● Work to complete
Write out the stretch of the forum thread about printing an array with cout from "output: abc cde" through "int &linecount, string *strptr)", keeping every character unchanged.

● Extract
◆ ◆ ◆ ◆ ◆ ◆ ◆

Hi all, i asked this question a few days ago bit its still unsolved.

I'm reading a text file of strings, line by line, and storing them into an array.

when i try and print them using this function:

template < typename T >
void printArray(T * const array, int size)
{
    for (int i=0; i < size; ++i)
    {
        cout << array[i] << ' ';
        cout.flush();
    }
    cout << endl;

}//printarray

it dosn't print the whole array.
when i use endl or '\n' instead of ' ' it works.
and it can't be the cout buffer because im using cout.flush().
Does anyone know what is happening.

You do not have to flush cout. Can you show us some more code, because this should work fine as far as I can see.

[edit]
I tested it just to be sure and it works fine for me:

template < typename T >
void printArray(T * const array, int size)
{
    for (int i=0; i < size; ++i)
    {
        cout << array[i] << ' ';
    }
    cout << endl;
}//printarray

int main()
{
    string str[3];
    str[0] = "abc";
    str[1] = "cde";
    str[2] = "def";
    printArray(str,3);
    return 0;
}

output: abc cde def

yeah i pretty sure its the reading from file, cause i tried your way as well. heres the reading from file code:

void processFile_strings(const char * fileName, int maxData, int &linecount, string *strptr)

◆ ◆ ◆ ◆ ◆ ◆ ◆

● Dataset section

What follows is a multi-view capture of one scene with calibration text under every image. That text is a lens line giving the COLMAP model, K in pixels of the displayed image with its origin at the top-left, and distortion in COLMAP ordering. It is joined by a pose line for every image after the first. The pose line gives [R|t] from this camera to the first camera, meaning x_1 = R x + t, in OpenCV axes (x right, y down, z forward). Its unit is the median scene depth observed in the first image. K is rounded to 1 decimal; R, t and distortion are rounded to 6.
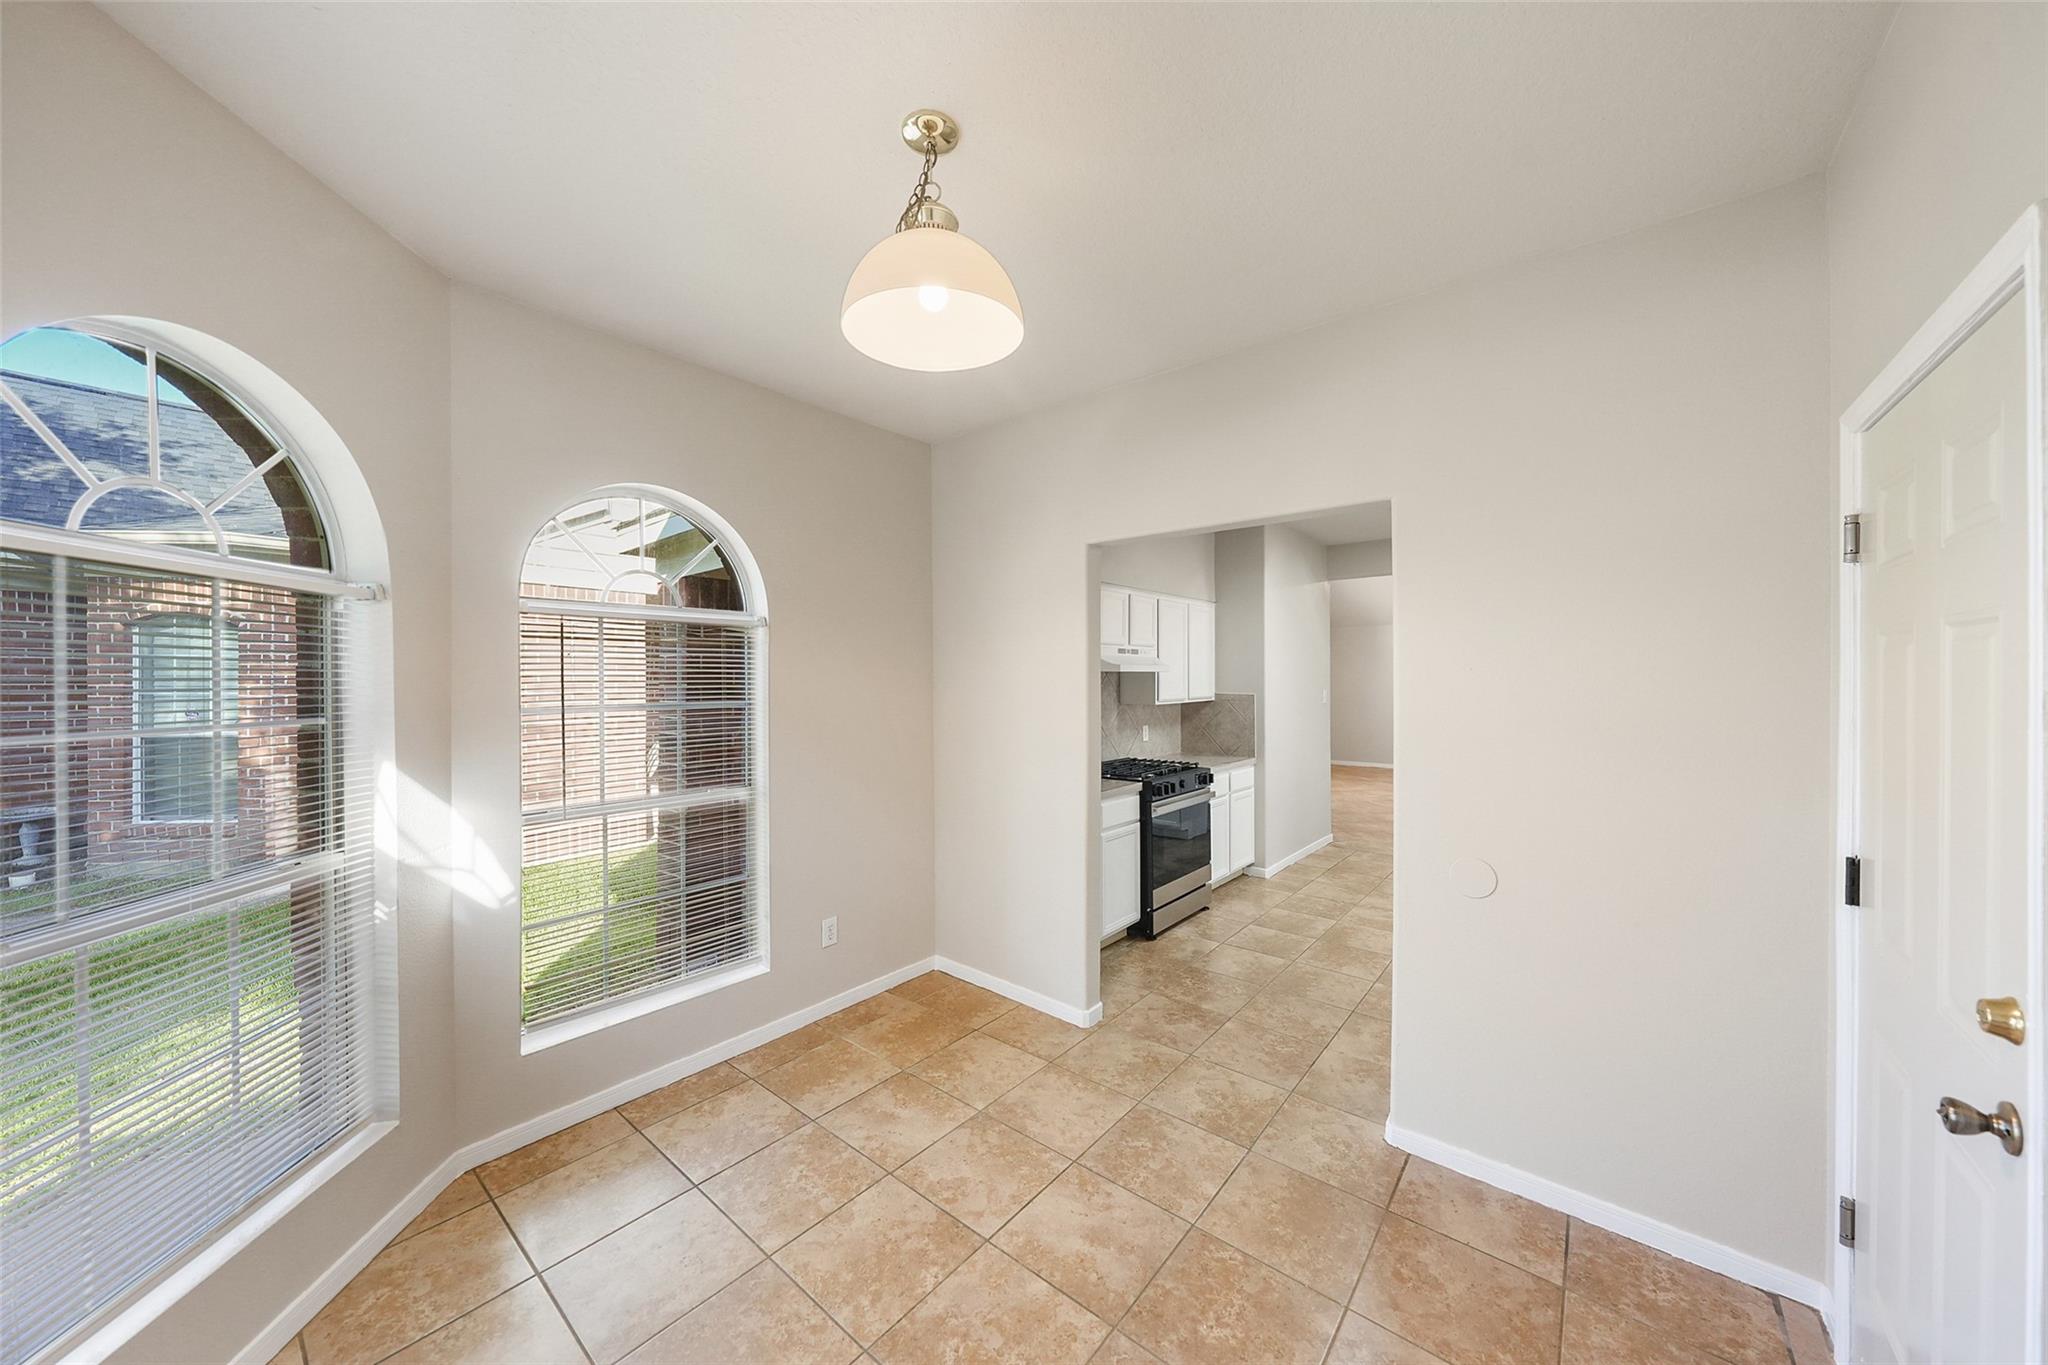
lens RADIAL K [[710.0, 0, 1022.6], [0, 710.0, 679.3], [0, 0, 1]] dist [-0.003776, 0.000956]
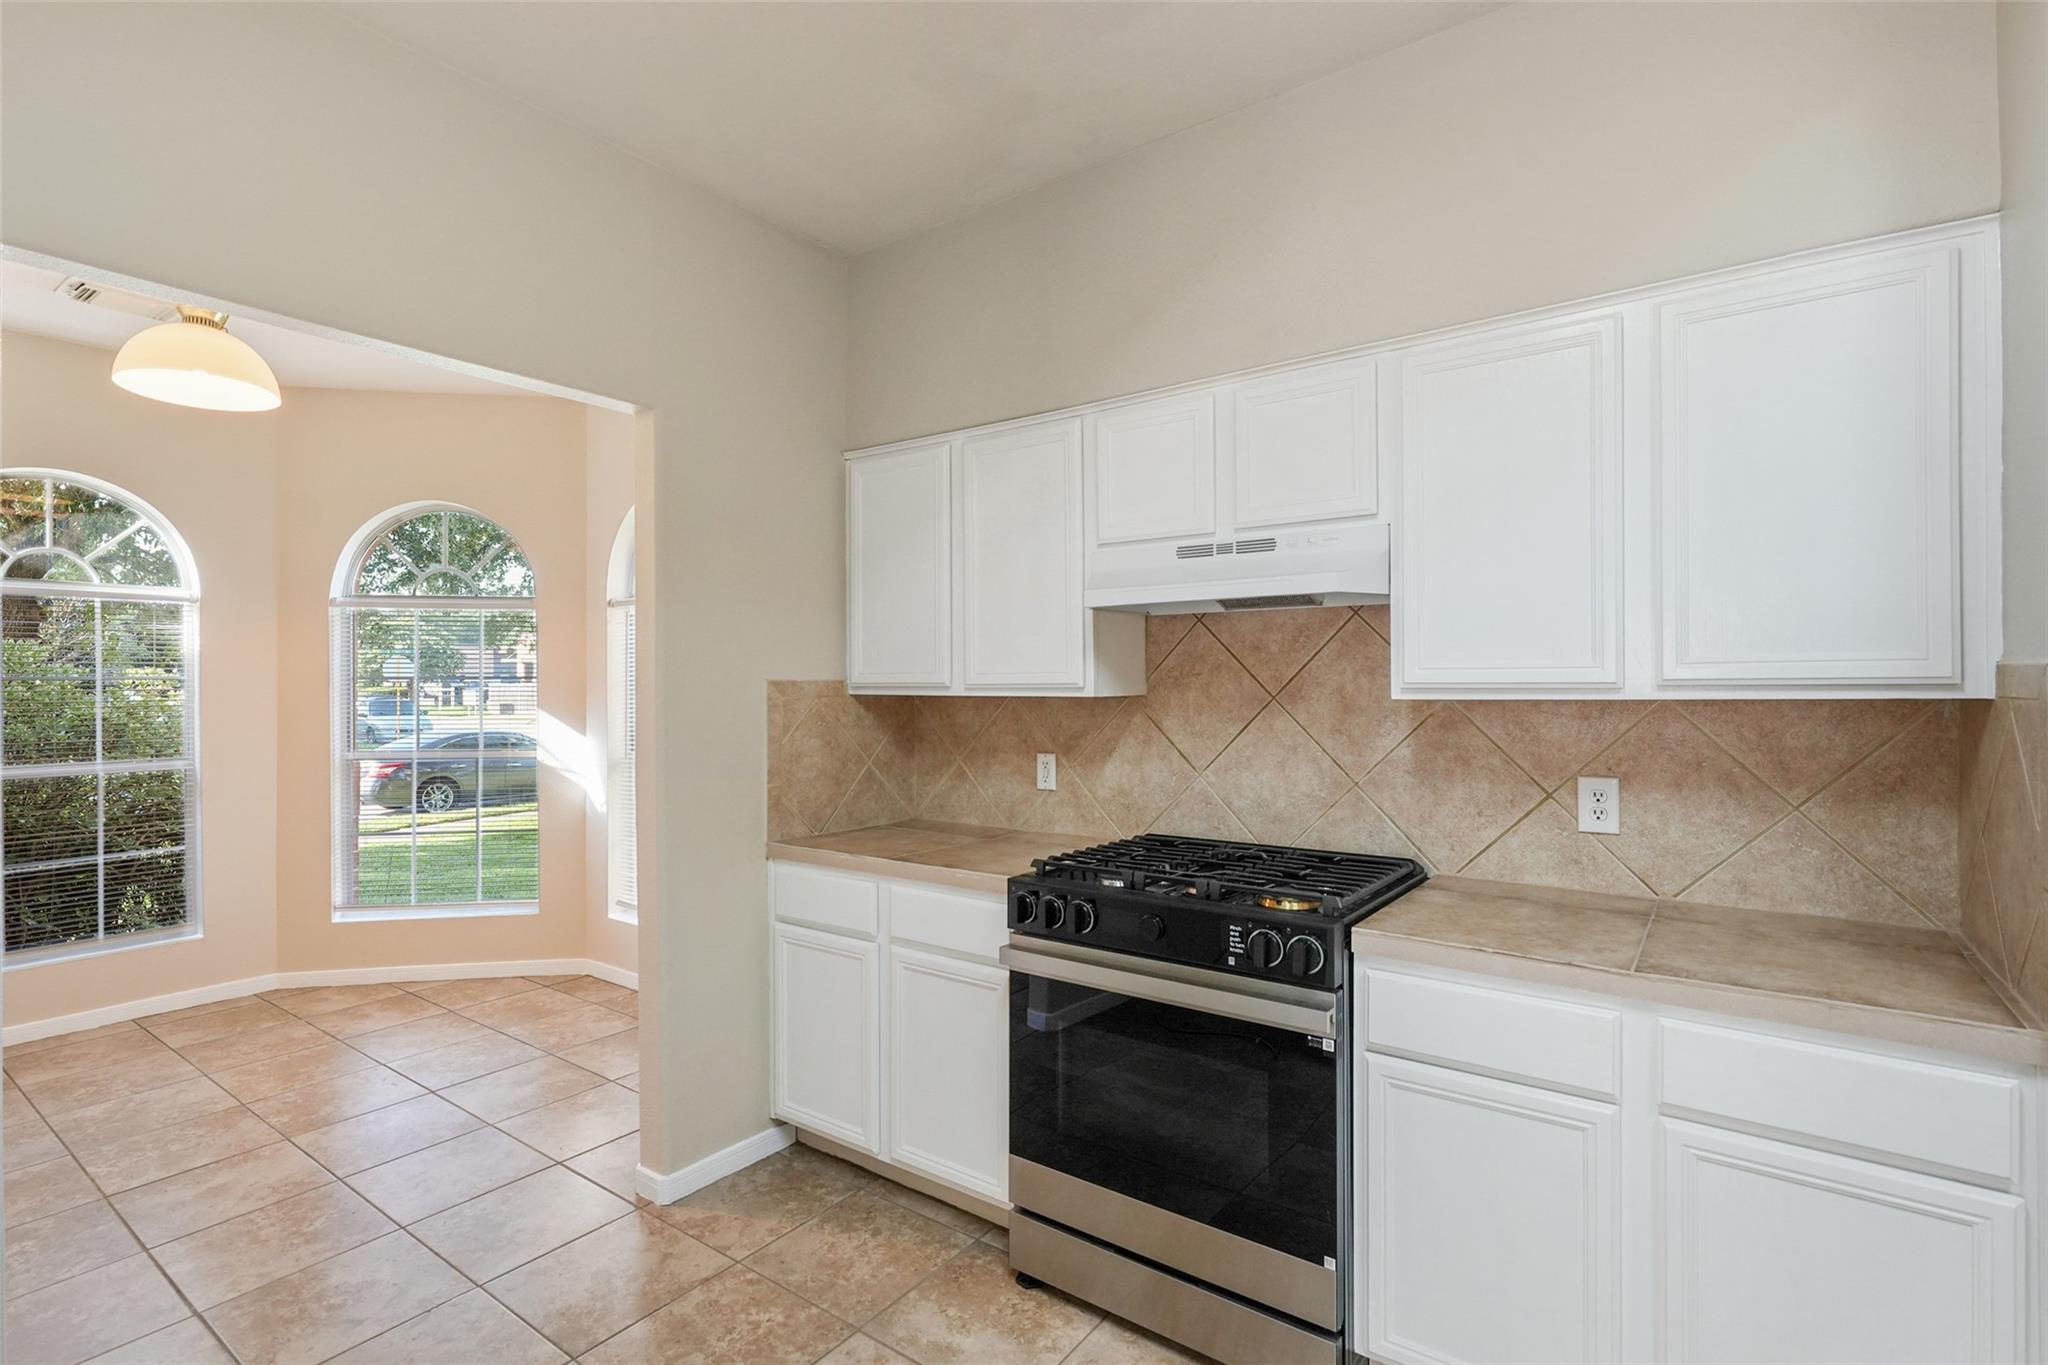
lens RADIAL K [[960.3, 0, 1023.5], [0, 960.3, 679.3], [0, 0, 1]] dist [-0.004463, 0.001201]
pose [[0.057544, -0.004106, -0.998335, 0.620245], [0.001472, 0.999991, -0.004028, 0.029315], [0.998342, -0.001238, 0.057549, 0.840777]]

◆ ◆ ◆ ◆ ◆ ◆ ◆

● Expected output
output: abc cde def

yeah i pretty sure its the reading from file, cause i tried your way as well. heres the reading from file code:

void processFile_strings(const char * fileName, int maxData, int &linecount, string *strptr)